Dying of tuberculosis in 1924 at age 41, Kafka only published a few short pieces before his death, including The Metamorphosis, which famously begins: “One morning, as Gregor Samsa was waking up from anxious dreams, he discovered that in his bed he had been changed into a monstrous verminous bug.” Gregar spends the rest of the story tortured over how he is going to get to work and then feeling great shame over leaving his family in seeming financial ruin. When he finally dies, his family is relieved of the burden and embarrassment their son has created for them, and they go for a drive “in the warm sun.” His family can move into a different apartment now. And their daughter has “blossomed recently, in spite of all the troubles which had made her cheeks pale, into a beautiful and voluptuous young woman.” She’ll now be ready for marriage. The story ends with this sentence: “And it was something of a confirmation of their new dreams and good intentions when at the end of their journey their daughter stood up first and stretched her young body.” The metamorphosis is complete.

The Metamorphosis is just one of several stories that reflect Kafka’s tortured but also darkly humorous outlook on life. Life for Kafka was absurd, surreal, and ridden with guilt. It was also strange and mysterious. Nowhere do we see the enigmatic aspects of life more clearly than in his unfinished novels The Trial and The Castle. Kafka asked his literary executor Max Brod to destroy all of his work when he died, but Brod ignored Kafka’s dying wish and published nearly everything he had given Brod. Even though both The Trial and The Castle are incomplete (The Castle actually ends mid-sentence!), they are still masterpieces and have great depth and complexity. I’ve taught and had some success with The Trial, but I think The Castle (at least Mark Harmon’s new [1998] translation) is even more accessible for students.

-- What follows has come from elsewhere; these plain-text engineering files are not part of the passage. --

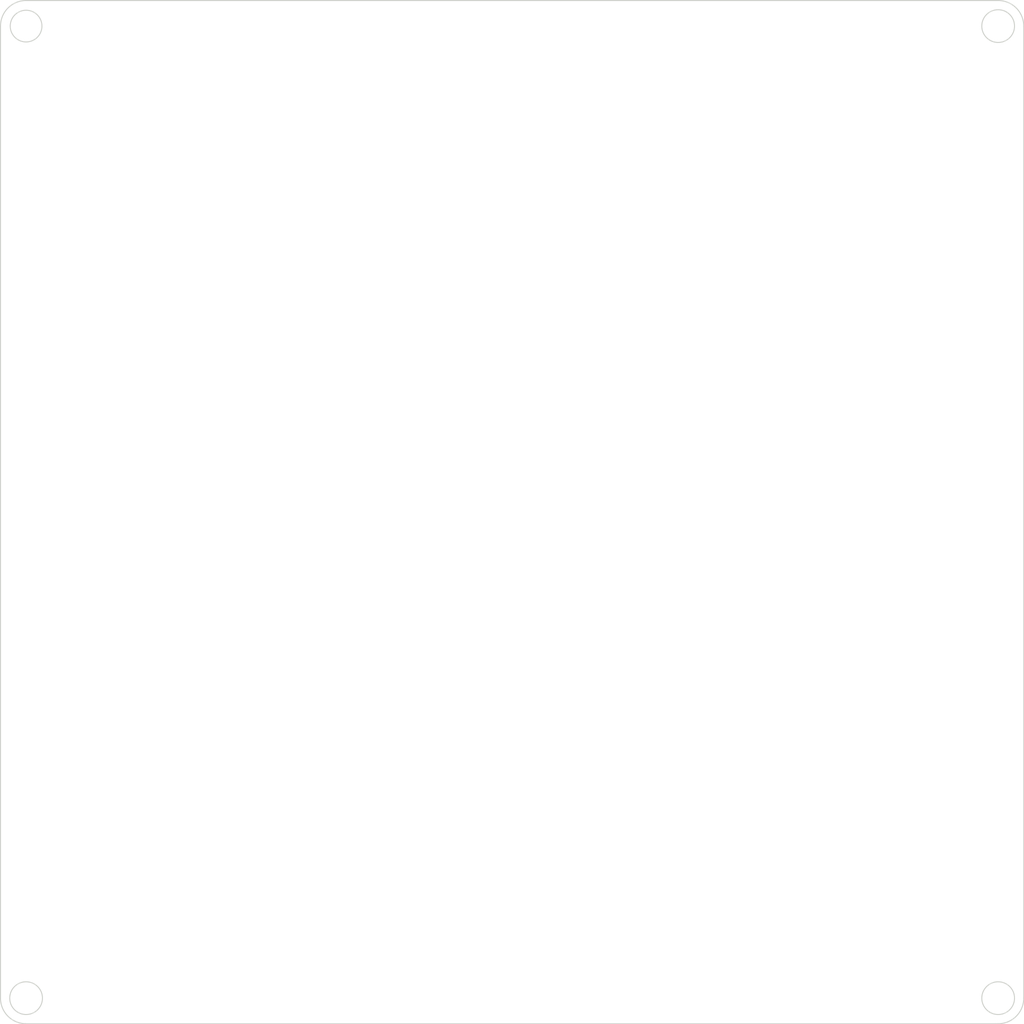
<source format=kicad_pcb>
(kicad_pcb (version 20171130) (host pcbnew 5.1.5+dfsg1-2build2)

  (general
    (thickness 1.6)
    (drawings 12)
    (tracks 0)
    (zones 0)
    (modules 0)
    (nets 1)
  )

  (page A4)
  (layers
    (0 F.Cu signal)
    (31 B.Cu signal)
    (32 B.Adhes user)
    (33 F.Adhes user)
    (34 B.Paste user)
    (35 F.Paste user)
    (36 B.SilkS user)
    (37 F.SilkS user)
    (38 B.Mask user)
    (39 F.Mask user)
    (40 Dwgs.User user)
    (41 Cmts.User user)
    (42 Eco1.User user)
    (43 Eco2.User user)
    (44 Edge.Cuts user)
    (45 Margin user)
    (46 B.CrtYd user)
    (47 F.CrtYd user)
    (48 B.Fab user)
    (49 F.Fab user)
  )

  (setup
    (last_trace_width 0.25)
    (user_trace_width 1)
    (trace_clearance 0.2)
    (zone_clearance 0.508)
    (zone_45_only no)
    (trace_min 0.2)
    (via_size 0.8)
    (via_drill 0.4)
    (via_min_size 0.4)
    (via_min_drill 0.3)
    (uvia_size 0.3)
    (uvia_drill 0.1)
    (uvias_allowed no)
    (uvia_min_size 0.2)
    (uvia_min_drill 0.1)
    (edge_width 0.1)
    (segment_width 0.2)
    (pcb_text_width 0.3)
    (pcb_text_size 1.5 1.5)
    (mod_edge_width 0.15)
    (mod_text_size 1 1)
    (mod_text_width 0.15)
    (pad_size 1.8 3)
    (pad_drill 0.9)
    (pad_to_mask_clearance 0)
    (aux_axis_origin 0 0)
    (visible_elements FFFFFF7F)
    (pcbplotparams
      (layerselection 0x3ffff_ffffffff)
      (usegerberextensions false)
      (usegerberattributes false)
      (usegerberadvancedattributes false)
      (creategerberjobfile false)
      (excludeedgelayer true)
      (linewidth 0.100000)
      (plotframeref false)
      (viasonmask false)
      (mode 1)
      (useauxorigin false)
      (hpglpennumber 1)
      (hpglpenspeed 20)
      (hpglpendiameter 15.000000)
      (psnegative false)
      (psa4output false)
      (plotreference true)
      (plotvalue true)
      (plotinvisibletext false)
      (padsonsilk false)
      (subtractmaskfromsilk false)
      (outputformat 1)
      (mirror false)
      (drillshape 0)
      (scaleselection 1)
      (outputdirectory "manufacturing/"))
  )

  (net 0 "")

  (net_class Default "This is the default net class."
    (clearance 0.2)
    (trace_width 0.25)
    (via_dia 0.8)
    (via_drill 0.4)
    (uvia_dia 0.3)
    (uvia_drill 0.1)
  )

  (gr_arc (start 147.5 52.5) (end 147.5 50) (angle 90) (layer Edge.Cuts) (width 0.1))
  (gr_arc (start 147.5 147.5) (end 150 147.5) (angle 90) (layer Edge.Cuts) (width 0.1))
  (gr_arc (start 52.5 147.5) (end 50 147.574) (angle -87.17581862) (layer Edge.Cuts) (width 0.1))
  (gr_arc (start 52.5 52.5) (end 52.5 50) (angle -90) (layer Edge.Cuts) (width 0.1))
  (gr_circle (center 52.5 147.5) (end 54.1 147.5) (layer Edge.Cuts) (width 0.1))
  (gr_circle (center 147.5 147.5) (end 149.1 147.5) (layer Edge.Cuts) (width 0.1))
  (gr_circle (center 147.5 52.5) (end 149.1 52.5) (layer Edge.Cuts) (width 0.1))
  (gr_circle (center 52.5 52.5) (end 54.05 52.5) (layer Edge.Cuts) (width 0.1))
  (gr_line (start 52.450732 150.00061) (end 147.5 150) (layer Edge.Cuts) (width 0.1) (tstamp 63BC745B))
  (gr_line (start 150 52.5) (end 150 147.5) (layer Edge.Cuts) (width 0.1))
  (gr_line (start 50 52.5) (end 50 147.574) (layer Edge.Cuts) (width 0.1))
  (gr_line (start 52.5 50) (end 147.5 50) (layer Edge.Cuts) (width 0.1))

)

</source>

The Trial tells the story of a man named Joseph K. who gets arrested one “fine day” for no apparent reason. He spends the rest of the novel attempting to navigate the labyrinthine legal system, an arbitrary, confusing, convoluted, and unjust structure. Like The Trial, The Castle’s world is also an impossible labyrinth. In this novel, a man simply named K. (for Kafka?) has been hired as a surveyor by a village with a large, dominate castle, which is ruled by its obfuscating and impenetrable bureaucracy. Once K. arrives in town, he is given two idiotic buffoons as assistants, but no one can confirm that he was in fact hired, let alone tell him what he is supposed to survey. It’s impossible for him to even look at Klamm, the village chief, and he certainly can’t meet with him. There are characters who think they have connections and either boast of these in front of K. or advise him, but we never know whether even they are just fooling themselves. Perhaps no one really knows how the system works.

Max Brod believed that all of Kafka’s works were about finding God and salvation. But works like The Trial and The Castle have also been interpreted in other ways. Possibly they represent our futile attempt to find order in a meaningless and absurd world. Maybe they are a commentary on modern bureaucracy and the idea that as humanity has progressed, we have created systems that are impossible to navigate or understand (though this has always seemed to me the most simplistic reading). Maybe they can be likened to Plato’s cave allegory, but in Kafka’s allegory the Truth or the outside world simply does not exist—or at least his characters never find it.

We can’t help but ask ourselves: what if Kafka had finished these novels? Would the meaning be more clear? Well, reading “A Hunger Artist” and other published works proves that even published Kafka is difficult to decipher. There are no easy answers in Kafka’s world. In fact, if Kafka had been able to revise them, I doubt the revisions would very much impact the ideas in the novels. They would probably be primarily structural and syntactical alterations. But who knows?

Reading Kafka, whether published or unpublished, finished or not, is like playing a trivia contest where you never know the answers. It’s a world of endless possibilities—where meaning may be tentative but it is always evocative. And that’s the real joy.